Originally posted by: CTho9305
Originally posted by: AmberClad
Clock speed isn't the end all, be all. There's a little something called IPC -- Instructions Per Cycle. A chip with a slower pure clock speed might still perform better than a higher clocked chip because it essentially gets more done per clock cycle.
Someone else correct me on these numbers if I'm wrong:
Intel Pentium 4 = 2 IPC
Intel Core architecture = 4 IPC
AMD K8 = 3 IPC
This works both ways. In the days of Pentium 4, you'd see higher clocked P4s get outperformed by lower clocked AMD CPUs.
Be careful that you don't buy into oversimplifications. While that is true using one way of interpreting peak IPC, taken alone it's incredibly misleading. For example, on
this benchmark, K8 sustains 3 x86 instructions per cycle, but the "wider" core 2 can only do about 2.3 x86 instructions per cycle. It's a simple program too. Core 2 probably has a different mix of functional units available (for example, K8 has 3 ALUs and 3 AGUs), which just don't map well to the instruction mix of this benchmark. Alternately, the instructions used in that benchmark might cost multiple instruction "slots" in Core 2's microarchitecture.
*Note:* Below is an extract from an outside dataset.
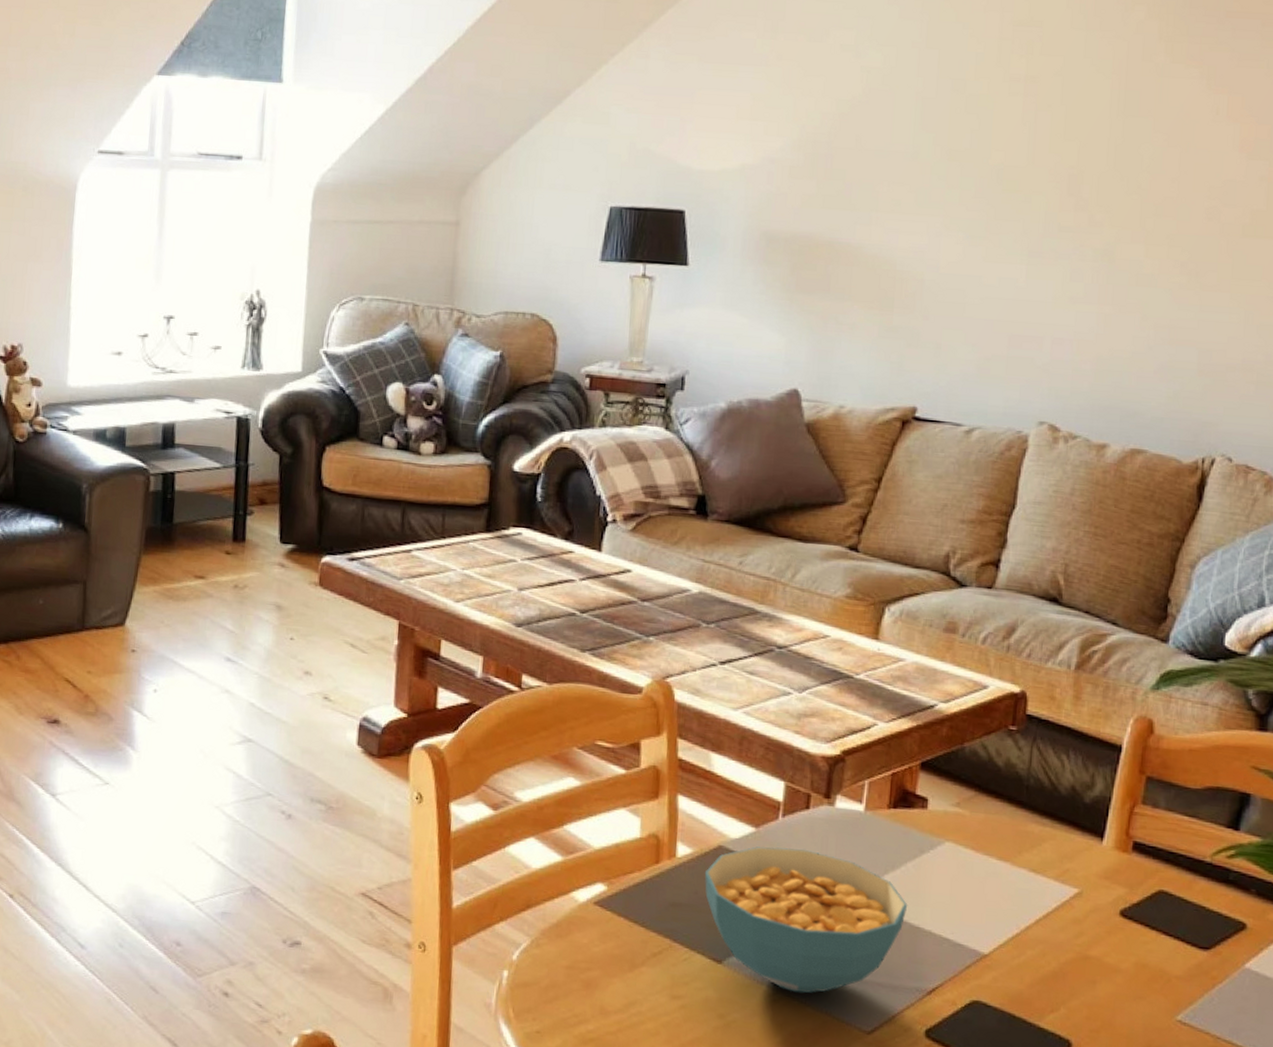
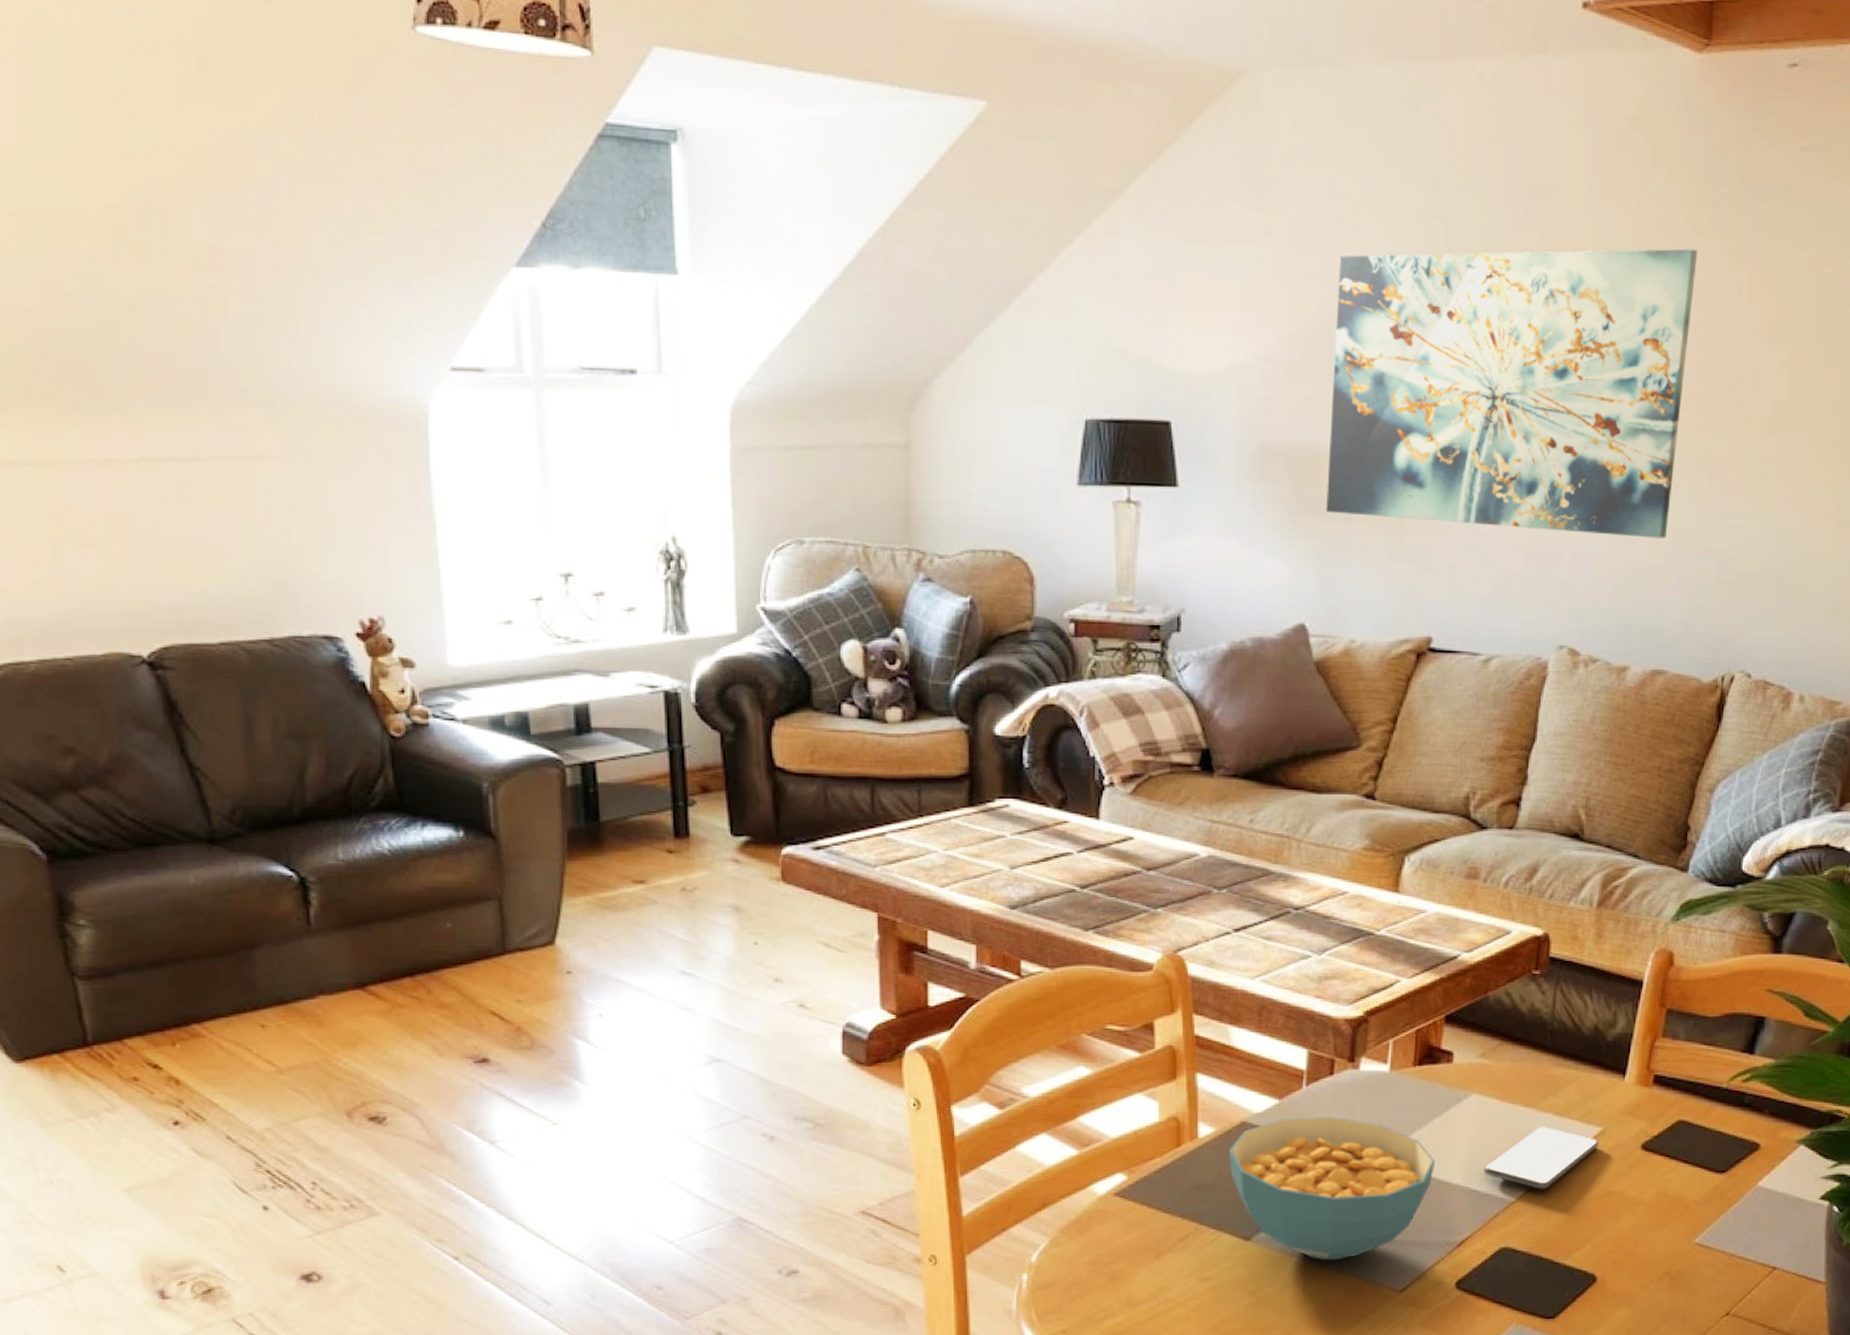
wall art: none [821,75,1176,329] -> present [1326,248,1698,539]
smartphone: none [956,881,1076,946] -> present [1483,1126,1599,1190]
That bit is particularly tricky, since the 4/5 uop wide parts of Core 2 are counted using simpler uops than the 3 uop width of K8 is measured and some classes of instructions that fit in one K8 "uop" take multiple Core 2 "uops". I wrote a long post about this in another thread and copied it
here if you're interested in more details.
Just to be clear, I'm not disputing that Core 2 performs very well in many real-world applications - I'm arguing that looking at those supposed IPC / pipeline width numbers is a good way to come to a bad conclusion. In this case, it works out for many real-world benchmarks... but not everything. There's no guarantee that the next "3 wide" machine won't demolish Core 2, or that a future "6-wide" machine wouldn't be destroyed by a "narrower" machine. There's gotta be a reason that large businesses find Barcelona interesting - how wide is Barcelona, compared to the current Xeons or future penryn-derived ones?